Das Glück der Familie zerbrach 1939. Zunächst erkrankte Nina Müller im Januar schwer. Sechs Wochen lang kämpften die Ärzte um das Leben ihrer jungen Patientin. Kaum war sie halbwegs genesen, da besetzte die deutsche Wehrmacht das Land.

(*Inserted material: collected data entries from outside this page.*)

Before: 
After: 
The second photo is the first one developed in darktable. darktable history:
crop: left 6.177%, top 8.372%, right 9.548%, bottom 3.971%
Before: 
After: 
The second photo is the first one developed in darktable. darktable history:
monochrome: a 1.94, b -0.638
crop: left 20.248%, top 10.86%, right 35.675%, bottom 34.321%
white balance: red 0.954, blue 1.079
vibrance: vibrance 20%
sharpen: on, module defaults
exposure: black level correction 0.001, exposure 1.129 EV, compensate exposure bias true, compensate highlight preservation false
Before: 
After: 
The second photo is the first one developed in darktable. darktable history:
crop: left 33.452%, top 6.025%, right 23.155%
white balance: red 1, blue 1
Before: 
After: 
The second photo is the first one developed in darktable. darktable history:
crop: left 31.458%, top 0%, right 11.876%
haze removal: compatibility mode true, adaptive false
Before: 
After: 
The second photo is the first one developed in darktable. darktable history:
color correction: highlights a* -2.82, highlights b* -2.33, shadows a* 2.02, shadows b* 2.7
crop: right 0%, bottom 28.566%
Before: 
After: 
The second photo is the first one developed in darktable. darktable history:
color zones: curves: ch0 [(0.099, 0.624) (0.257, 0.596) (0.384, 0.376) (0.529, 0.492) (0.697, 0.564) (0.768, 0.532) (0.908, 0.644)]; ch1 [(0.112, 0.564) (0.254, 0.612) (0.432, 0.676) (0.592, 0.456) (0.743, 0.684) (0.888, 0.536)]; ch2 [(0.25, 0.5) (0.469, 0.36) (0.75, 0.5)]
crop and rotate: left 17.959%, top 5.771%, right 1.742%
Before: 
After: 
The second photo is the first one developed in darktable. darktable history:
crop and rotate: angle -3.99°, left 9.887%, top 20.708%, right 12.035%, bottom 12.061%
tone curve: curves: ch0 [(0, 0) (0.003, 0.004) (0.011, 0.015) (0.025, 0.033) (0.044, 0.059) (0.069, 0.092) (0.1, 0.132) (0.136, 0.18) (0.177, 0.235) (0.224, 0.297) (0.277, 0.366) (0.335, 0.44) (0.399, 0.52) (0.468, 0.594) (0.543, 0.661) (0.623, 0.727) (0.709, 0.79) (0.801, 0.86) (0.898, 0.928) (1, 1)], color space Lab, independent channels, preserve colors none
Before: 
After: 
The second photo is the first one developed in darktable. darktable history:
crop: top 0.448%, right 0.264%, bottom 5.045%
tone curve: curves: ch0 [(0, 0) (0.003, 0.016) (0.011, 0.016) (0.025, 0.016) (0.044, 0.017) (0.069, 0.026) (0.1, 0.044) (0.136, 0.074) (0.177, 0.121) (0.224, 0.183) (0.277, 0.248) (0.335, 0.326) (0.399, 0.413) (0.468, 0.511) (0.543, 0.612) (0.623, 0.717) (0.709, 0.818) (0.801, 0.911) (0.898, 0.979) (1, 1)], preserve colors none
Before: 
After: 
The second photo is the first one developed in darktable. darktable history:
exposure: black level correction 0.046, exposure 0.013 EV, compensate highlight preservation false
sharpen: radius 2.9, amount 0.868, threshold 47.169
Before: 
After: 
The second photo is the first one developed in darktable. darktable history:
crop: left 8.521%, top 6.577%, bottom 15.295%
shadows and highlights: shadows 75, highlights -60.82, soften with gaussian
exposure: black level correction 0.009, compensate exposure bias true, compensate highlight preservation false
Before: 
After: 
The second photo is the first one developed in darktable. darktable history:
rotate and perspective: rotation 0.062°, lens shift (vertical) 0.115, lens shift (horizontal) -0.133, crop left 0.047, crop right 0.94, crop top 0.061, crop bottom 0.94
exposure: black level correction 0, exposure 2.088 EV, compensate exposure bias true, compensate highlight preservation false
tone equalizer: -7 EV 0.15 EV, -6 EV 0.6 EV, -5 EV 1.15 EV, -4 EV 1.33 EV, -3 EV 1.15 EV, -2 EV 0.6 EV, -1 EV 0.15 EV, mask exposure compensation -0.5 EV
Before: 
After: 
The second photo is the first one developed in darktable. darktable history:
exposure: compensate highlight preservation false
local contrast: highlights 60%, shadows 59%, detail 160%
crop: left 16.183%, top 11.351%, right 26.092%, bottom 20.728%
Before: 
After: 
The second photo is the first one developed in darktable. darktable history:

Als Jude musste ihr Vater wenig später seine Kanzlei räumen und einem "arischen" Nachfolger übergeben. Bald darauf wurde die große Wohnung, in der die Familie jahrelang gelebt hatte, zu teuer, und der Umzug in eine wesentlich kleinere, die mit einer anderen Familie geteilt werden musste, unvermeidlich. Nina Müller wurde nach ihrem Abitur nicht zum Chemiestudium zugelassen. Mit Glück fand sie noch eine Beschäftigung als Kosmetikerin in einem Salon, bis sie auch dort eines Tages "unerwünscht" war. Ihre Schwester Melitta wurde im Sommer 1939 vom weiteren Besuch ihrer Schule ausgeschlossen. Anfangs gelang es ihren Eltern noch, Privatstunden für sie zu organisieren, bis auch damit Schluss war. Neben den beruflichen Möglichkeiten wurde auch der Freizeitbereich der tschechischen Jüdinnen und Juden immer weiter eingeengt. Sie durften weder Konzerte und Theateraufführungen besuchen, noch Schwimmhallen und Kinos betreten. Gleichzeitig wurde ihre Bewegungsfreiheit zunehmend eingeschränkt.
Bald wurde ihnen nicht nur das Betreten öffentlicher Parkanlagen und der Zugang zu nahe gelegenen Wäldern verwehrt, sondern auch die Benutzung öffentlicher Verkehrsmittel und das Verlassen ihres Wohnortes verboten. Private Schmuckgegenstände und Kunstwerke wurden ebenso konfisziert wie häusliche Radiogeräte und Telefonapparate. Nachdem ihre Pässe mit einem "J" versehen worden waren, mussten Karl, Margarethe, Nina und Melitta Müller ab September 1941 ihre Kleidung in der Öffentlichkeit deutlich sichtbar mit dem "Gelben Stern" kennzeichnen.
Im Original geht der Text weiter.